Part of an ongoing cycle of Beethoven symphonies from the Symphony Orchestra of La Monnaie under their music director Alain Altinoglu, this concert offset Nos. 1 and 3 with a world premiere by the Swiss composer Richard Dubugnon, called Tombeau de Napoléon. The spirit of the French emperor was, in effect, hovering over much of the proceedings, not only as a direct inspiration for two of the works but, in a less flattering sense, also in the martial approach of some of the music-making.

Alain Altinoglu © Marco Borggreve
Alain Altinoglu
© Marco Borggreve

Tombeau de Napoléon, premiered between the symphonies, was commissioned by Altinoglu and La Monnaie as a pendant for their Beethoven cycle. Mindful of Beethoven’s Eroica and its famous funeral march, Dubugnon decided to write a threnody for Napoleon Bonaparte, this towering historical figure who continues to be, for most people, a bundle of contradictions and seemingly incompatible achievements. Dubugnon sees his creation as a manifesto against war and boundless ambition but, at the same time, as a lament about shattered ideals and a reflection of his own love for a united Europe, often (wrongly) considered to have been a Napoleonic dream. Beethoven’s An die freude makes a veiled appearance in Tombeau, yet it is the Dies irae theme and a generally downbeat mood that pervades the work.

Some 15 minutes long, in a slow-fast-slow form, Le Tombeau de Napoléon wraps a taxing solo part for tenor trombone in a dramatically compelling and sonically thrilling canvas. The orchestration is elaborate with a large percussion section, including different drums, vibraphone, gongs and recorded bells. Jan Smets, solo trombonist with La Monnaie, played with tremendous cool and characterised the work’s changing moods with panache, moving effortlessly from the anguished slower parts to the almost comical passage with funky rhythms and bebop phrasing in the middle section. In perfect rapport with the soloist, Altinoglu and the orchestra mined the work’s dramatic scope with great impact. Most impressive were the sonic surges in the slow sections, accompanied by some the most lugubrious bells ever, and the final sigh from the trombone meant to represent the emperor’s last breath. Great stuff.

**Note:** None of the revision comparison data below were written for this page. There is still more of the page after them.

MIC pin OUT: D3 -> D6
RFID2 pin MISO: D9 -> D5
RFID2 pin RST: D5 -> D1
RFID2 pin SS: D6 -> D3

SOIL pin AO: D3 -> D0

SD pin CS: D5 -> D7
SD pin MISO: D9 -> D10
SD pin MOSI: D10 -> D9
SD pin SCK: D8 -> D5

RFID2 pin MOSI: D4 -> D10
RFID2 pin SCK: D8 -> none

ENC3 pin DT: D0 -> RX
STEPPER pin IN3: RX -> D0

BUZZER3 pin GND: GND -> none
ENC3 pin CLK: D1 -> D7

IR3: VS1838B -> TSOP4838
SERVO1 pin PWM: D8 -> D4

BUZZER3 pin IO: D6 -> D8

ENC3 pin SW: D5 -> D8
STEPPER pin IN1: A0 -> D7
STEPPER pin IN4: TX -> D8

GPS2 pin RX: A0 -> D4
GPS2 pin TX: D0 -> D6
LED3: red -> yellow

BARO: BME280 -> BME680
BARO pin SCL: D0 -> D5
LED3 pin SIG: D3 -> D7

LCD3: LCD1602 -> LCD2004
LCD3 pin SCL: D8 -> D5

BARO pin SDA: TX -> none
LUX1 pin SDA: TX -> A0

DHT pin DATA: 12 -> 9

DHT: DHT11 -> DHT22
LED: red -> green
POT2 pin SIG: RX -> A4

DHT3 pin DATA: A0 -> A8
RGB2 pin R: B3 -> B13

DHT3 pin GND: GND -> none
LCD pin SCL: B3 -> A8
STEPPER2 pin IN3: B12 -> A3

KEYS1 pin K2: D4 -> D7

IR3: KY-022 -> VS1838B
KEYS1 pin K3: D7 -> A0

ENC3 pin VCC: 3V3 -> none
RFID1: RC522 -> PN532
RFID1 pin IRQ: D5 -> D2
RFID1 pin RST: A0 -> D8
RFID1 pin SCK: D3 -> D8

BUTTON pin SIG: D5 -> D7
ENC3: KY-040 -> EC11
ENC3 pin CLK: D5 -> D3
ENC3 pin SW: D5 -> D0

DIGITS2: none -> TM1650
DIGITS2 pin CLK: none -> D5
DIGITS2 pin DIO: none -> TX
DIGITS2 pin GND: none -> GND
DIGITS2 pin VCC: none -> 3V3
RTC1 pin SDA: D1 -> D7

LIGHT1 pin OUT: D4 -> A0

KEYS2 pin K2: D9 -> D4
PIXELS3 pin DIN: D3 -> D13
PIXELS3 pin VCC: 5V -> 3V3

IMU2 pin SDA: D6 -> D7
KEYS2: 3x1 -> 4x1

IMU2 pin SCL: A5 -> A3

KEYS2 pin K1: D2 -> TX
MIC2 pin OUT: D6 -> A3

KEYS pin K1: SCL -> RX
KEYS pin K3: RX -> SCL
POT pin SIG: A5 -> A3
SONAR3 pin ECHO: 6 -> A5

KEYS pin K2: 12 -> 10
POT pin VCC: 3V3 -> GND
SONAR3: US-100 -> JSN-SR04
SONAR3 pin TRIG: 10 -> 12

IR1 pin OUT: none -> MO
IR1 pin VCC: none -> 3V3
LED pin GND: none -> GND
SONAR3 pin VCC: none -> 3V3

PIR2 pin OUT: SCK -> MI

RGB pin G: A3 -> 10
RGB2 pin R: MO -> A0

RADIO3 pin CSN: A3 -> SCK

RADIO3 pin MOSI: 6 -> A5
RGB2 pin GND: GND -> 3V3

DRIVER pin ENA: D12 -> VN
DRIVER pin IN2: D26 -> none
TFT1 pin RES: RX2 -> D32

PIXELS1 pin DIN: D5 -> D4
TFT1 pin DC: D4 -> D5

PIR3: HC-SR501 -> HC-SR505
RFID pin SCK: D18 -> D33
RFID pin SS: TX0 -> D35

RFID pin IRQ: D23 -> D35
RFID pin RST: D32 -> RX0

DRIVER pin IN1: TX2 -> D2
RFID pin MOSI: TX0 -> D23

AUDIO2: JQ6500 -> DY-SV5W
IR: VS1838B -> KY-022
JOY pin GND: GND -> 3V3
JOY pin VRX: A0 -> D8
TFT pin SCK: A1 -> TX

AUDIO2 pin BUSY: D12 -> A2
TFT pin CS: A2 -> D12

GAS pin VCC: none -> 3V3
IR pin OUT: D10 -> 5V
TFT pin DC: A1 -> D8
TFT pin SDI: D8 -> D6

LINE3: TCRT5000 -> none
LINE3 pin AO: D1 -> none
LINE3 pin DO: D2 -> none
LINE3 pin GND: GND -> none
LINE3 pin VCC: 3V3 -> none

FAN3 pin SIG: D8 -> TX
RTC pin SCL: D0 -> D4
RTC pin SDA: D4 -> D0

However, this was foremost a Beethoven programme and, in this respect, the result was less convincing. For sure, there was plenty to admire about Altinoglu’s Beethoven, not in the least his dynamic approach and vivid projection, and there is no denying he has a good bond with his orchestra. Unfortunately, though, orchestral tone and finesse aren’t qualities one would readily associate with La Monnaie.

Altinoglu used a smaller formation, anchored on four double basses for the First Symphony, six for the Third. His conducting was energetic, with brisk tempos and generally well-judged dramatic emphasis, but there was very little depth and variety of colour in the playing. What the Monnaie Orchestra doesn’t have is a distinct sound – or much variation in it. The classical elegance and healthy élan that Altinoglu still ensured in the first movements of the First Symphony, for example, gave way to a drum-and-brass martial character in the Menuetto and the final movement. The more forward-looking Beethoven became, the less attractive the sonority. Some over-emphatic accentuation marked by prominent, hard-edged timpani and abrupt brass interventions quickly grew weary.

Similarly, after the interval, Altinoglu rushed into the Eroica before the audience applause had died down (a sad practice which seems to have become trendy) and while the sweep was undeniably exciting, even with the exposition repeat included, it also undermined some of the symphony’s gravitas. Woodwinds replied attentively, but the string sections acted as a massed ensemble, while basses and cellos, all gathered on the right, lacked the proper weight to make the Marcia funebre really count. The plaintive oboe could have used more breathing space and the passage in the major mode felt merely hurried. A vividly played Scherzo, with the thus far disappointing horns finally finding their moment of grace in the Trio, and a lively finale brought no further surprises, even if in execution it was Napoleon rather than Prometheus that seemed to have the final word.

Of course, these are just two of the symphonies and eventually the final judgment will have to be made after the cycle is completed. But on account of this concert, it seems very unlikely La Monnaie’s Beethoven will strike many sparks.